L’alerte est montée au rouge, dans le Var et les Alpes-Maritimes, samedi. Au lendemain d’un épisode de pluie et d’inondations dans le Sud-Est, le spécialiste météo Alix Roumagnac estime que ces précipitations avaient été bien anticipées et que seule une bonne préparation permet d'atténuer la gravité des conséquences.

Des voitures prises au piège de la montée des eaux à Roquebrune-sur-Argens (Var).
Des voitures prises au piège de la montée des eaux à Roquebrune-sur-Argens (Var). © AFP / Valery Hache

La nuit de samedi à dimanche a été agitée, sur la Côte-d’Azur. Avec l’équivalent de deux mois de précipitations tombés en 24 heures, ce week-end a connu un épisode méditerranéen d’une “intensité historique” d’après le préfet du Var. 

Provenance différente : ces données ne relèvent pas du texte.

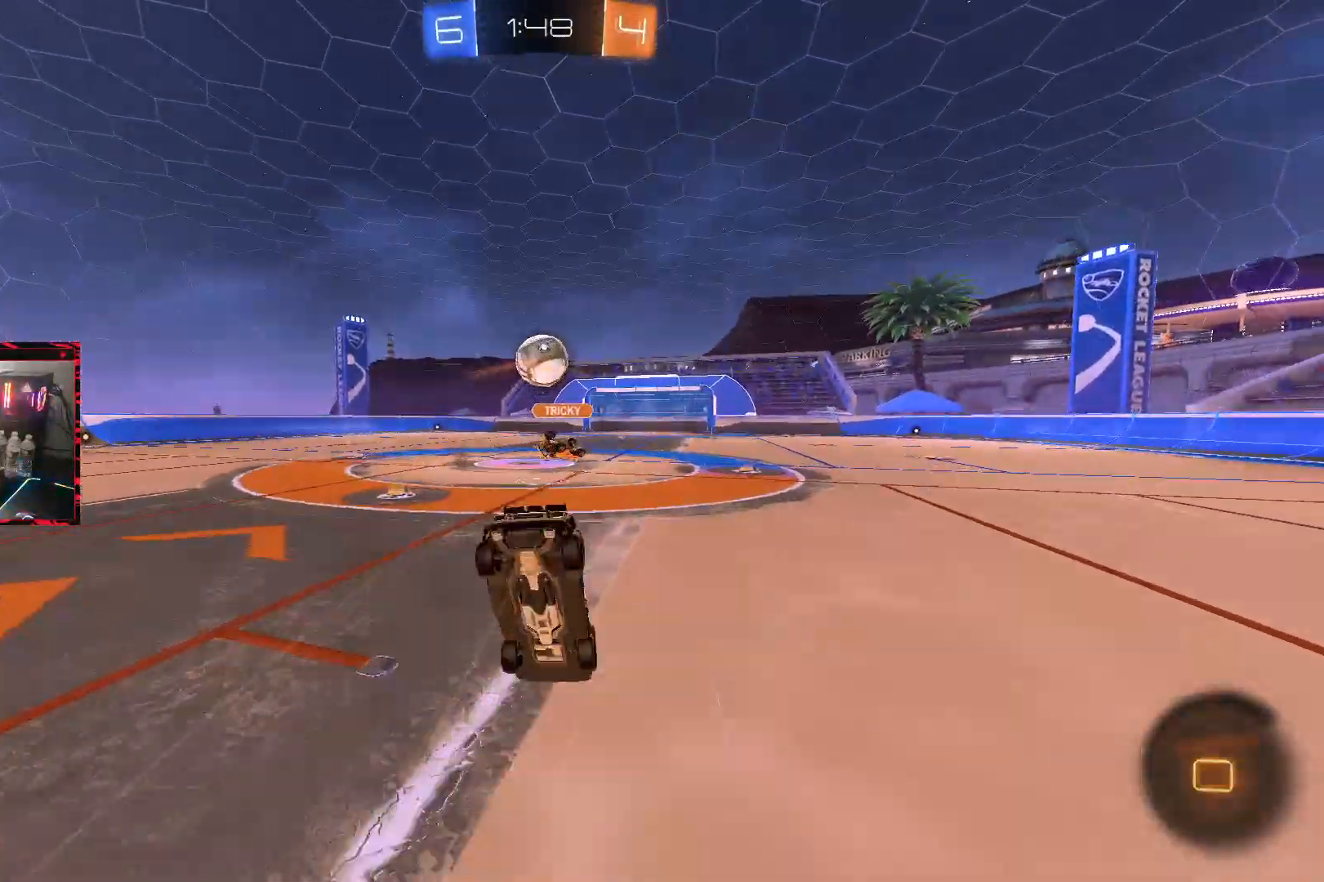
{"buttons": [], "left_stick": "center", "right_stick": "center", "events": []}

À Roquebrune-sur-Argens, commune régulièrement touchée par les inondations, la rivière Argens est montée à plus de sept mètres. Au total, les pompiers sont intervenus plus de 1700 fois et deux hommes sont toujours portés disparus dans le Var, comme le rapporte France Bleu. Si la décrue est amorcée, selon le spécialiste météo et directeur de Prédict Alix Roumagnac, ce type d’épisodes n’a rien d’exceptionnel. Néanmoins, la fréquence à laquelle ils interviennent est de plus en plus rapprochée et ce n’est pas prêt de changer. 

FRANCE INTER : La situation est-elle entrain de s’améliorer dans le Sud-Est ? 

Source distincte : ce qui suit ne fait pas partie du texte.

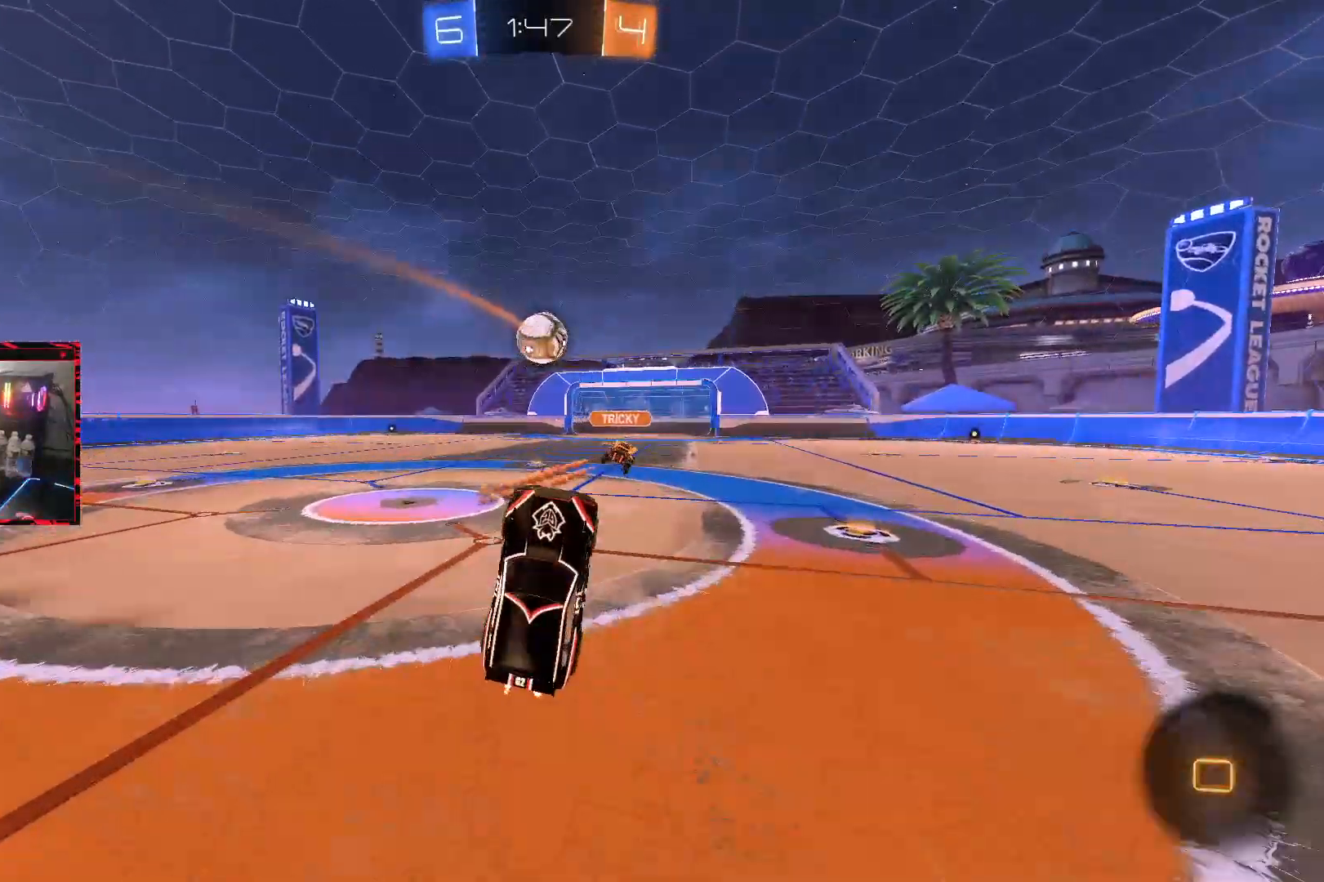
{"buttons": ["R2"], "left_stick": "left", "right_stick": "center", "events": [[233, "left_stick", "left"], [383, "R2", "down"]]}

ALIX ROUMAGNAC : "En ce dimanche matin, le paroxysme de l’événement est derrière nous. Il se situait plutôt dans la soirée de samedi à dimanche. Les cours d’eau sont encore en crue, mais ils ont commencé à baisser. On est en contact depuis toute la nuit de vendredi à samedi avec toutes les collectivités du Var et des Alpes-Maritimes, qui ont mis les choses en sécurité. Les consignes sont de patrouiller sur le terrain et de bien vérifier les situations, de demander aux gens de ne rentrer chez eux que lorsque les cours d’eau seront complètement descendus. Avec cet événement pluvieux très fort, nos collègues de Météo France avaient associé une vigilance submersion marine. Par chance aujourd’hui, le vent va s’inverser, la mer va diminuer et laisser les cours d’eau diminuer. Ça risque de prendre du temps, car les précipitations ont été importantes : il y a de très gros volumes, la décrue va être lente et durer peut-être jusqu’à lundi. "

Aviez-vous senti ou avez-vous été surpris par l’ampleur de ces précipitations ?

"Cette situation avait été très bien prévue par les modèles de Météo France. Dès vendredi et samedi, les échanges avec les collectivités et services de secours ont été très intenses. Ce que l’on peut noter, c’est la mobilisation exemplaires des collectivités et une démarche concertée des services de l’État et des communes concernées. C’est ce qui explique, malgré l’importance de l’événement car tous les cours d’eau ont connu des crues records, que l’on peut arriver à sortir de cette situation avec un bilan plutôt modéré."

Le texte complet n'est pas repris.